The truth is, whether we realise it or not, there are many autobiographical representations in our stories.
This happens because we draw on our own experiences which we use to either layer the stories or our characters, and this is particularly true for those embarking on their first novel.
In essence, it’s not a bad thing at all – writers often project themselves into stories and characters because we all have to work from something. The only negative is that when it happens too much, and a great deal of ‘ourselves’ find a way into the stories, the strength of the story may be diminished.
As with everything in fiction, it is about balance. Remember, fiction is just that – most of it should be fictitious.
Usually our first creations – the characters we choose as first time writers – are often a facsimile of ourselves, an ‘alter ego’ with a few embellishments. Most writers would admit they’ve done so, and it lends to the learning process.
When I first started writing, there was a lot of me in one of my very first characters, albeit a little taller, but she was feisty and strong like me, and she had many of my darker personality traits, because that’s the kind of character I felt at ease with – someone like me.
There was nothing wrong with that, but I did have to ease back on just how much of me crept into the character, and at the editing stage it made me realise I was writing a fictitious story with a fictitious character, not a life story about me. I realised I had to find a balance of the two – the real and the fictitious, otherwise the story would feel somewhat stilted.
As already pointed out, this happened because as a first time writer I didn’t really know how to create a character from scratch – so many elements of writing were daunting at that time – so it was easier to place myself in the story as the character and then mould the character as I went along.
This happened many times, whether the character was female or male. Eventually, through experience, I was able to create characters with their own personalities and traits, people who bore no resemblance to me whatsoever. They became stand-alone creations.
That said, there are certain elements that I can borrow from my own personality and implant them into my characters if I think it necessary, to add that extra flavour and dimension.
The same is true of our experiences – which the last two articles looked at. The things we have done or accomplished or experienced will always find a home in our stories because they all lend to the essence of the story, but again make sure that they form part of the story arc.
Of course, there is a negative to this too – don’t deliberately create scenes just so you can manifest your experiences in great detail i.e. you write a scene with a character visiting a city just because you’ve been there and you want to show off your knowledge.
Settings and scenes should always come about naturally within the story arc.
It’s better to set the story against a certain place to begin with rather than have your character magically appear there in chapter 14 when it bears no real correlation to the story.
I’ve often said that stories are like paintings – they are made up of many layers and colours and textures, with foreground and background and characters etc.
So let’s go back to the initial question: Is it bad to have autobiographical elements in stories?
No, not at all, as long as you have a balance of the real elements and the fictional ones. Lend too much of yourself to the story and you could end up ruining it. Remember, the stories are not about you, they are about the characters you’ve created. It’s their story, their life.
The best way to avoid such negatives is to pay attention at the editing stage. If you think that too much of yourself has crept into the character, then pare it back. By all means lend some elements of yourself and your experiences, but don’t overdo it!

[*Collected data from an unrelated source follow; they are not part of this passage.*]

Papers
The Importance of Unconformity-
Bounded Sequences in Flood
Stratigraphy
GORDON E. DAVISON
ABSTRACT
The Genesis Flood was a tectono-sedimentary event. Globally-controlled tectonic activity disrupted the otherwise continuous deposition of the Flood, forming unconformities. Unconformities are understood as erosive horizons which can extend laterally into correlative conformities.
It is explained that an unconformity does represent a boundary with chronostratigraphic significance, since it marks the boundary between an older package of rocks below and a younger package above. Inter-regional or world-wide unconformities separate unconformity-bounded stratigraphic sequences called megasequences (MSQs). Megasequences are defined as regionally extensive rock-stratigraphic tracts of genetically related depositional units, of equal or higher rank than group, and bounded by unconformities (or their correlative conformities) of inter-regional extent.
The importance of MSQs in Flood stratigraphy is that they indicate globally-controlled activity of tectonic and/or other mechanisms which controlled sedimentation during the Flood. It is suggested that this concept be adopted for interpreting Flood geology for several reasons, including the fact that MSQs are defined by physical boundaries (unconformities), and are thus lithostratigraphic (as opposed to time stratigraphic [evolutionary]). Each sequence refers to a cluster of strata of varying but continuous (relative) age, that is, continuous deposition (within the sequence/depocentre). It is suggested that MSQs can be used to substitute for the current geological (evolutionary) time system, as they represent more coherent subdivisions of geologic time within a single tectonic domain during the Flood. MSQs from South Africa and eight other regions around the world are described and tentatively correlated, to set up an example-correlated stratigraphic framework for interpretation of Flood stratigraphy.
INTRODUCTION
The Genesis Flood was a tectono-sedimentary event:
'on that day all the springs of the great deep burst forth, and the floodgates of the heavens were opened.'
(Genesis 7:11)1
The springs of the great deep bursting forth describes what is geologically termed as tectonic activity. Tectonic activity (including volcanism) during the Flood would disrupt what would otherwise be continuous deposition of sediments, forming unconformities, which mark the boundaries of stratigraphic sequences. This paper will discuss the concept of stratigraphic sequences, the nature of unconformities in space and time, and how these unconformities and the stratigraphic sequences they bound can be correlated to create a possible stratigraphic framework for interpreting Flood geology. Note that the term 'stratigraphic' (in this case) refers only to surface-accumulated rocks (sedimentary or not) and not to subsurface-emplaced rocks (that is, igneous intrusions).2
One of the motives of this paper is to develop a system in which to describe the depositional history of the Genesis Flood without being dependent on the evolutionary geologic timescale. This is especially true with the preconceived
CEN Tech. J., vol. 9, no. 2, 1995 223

· Look for balance in a character – a lot of fictional with a touch of realism.
· Make sure the story arc lends itself to the settings and plot – don’t create them willy-nilly just because you want to show off.
· Real life experiences should provide a touch of realism and depth and should form a natural parallel with the plot – never force them into the narrative.
· Don’t deliberately set out to write about yourself as the character.
· Always be aware of these elements when editing.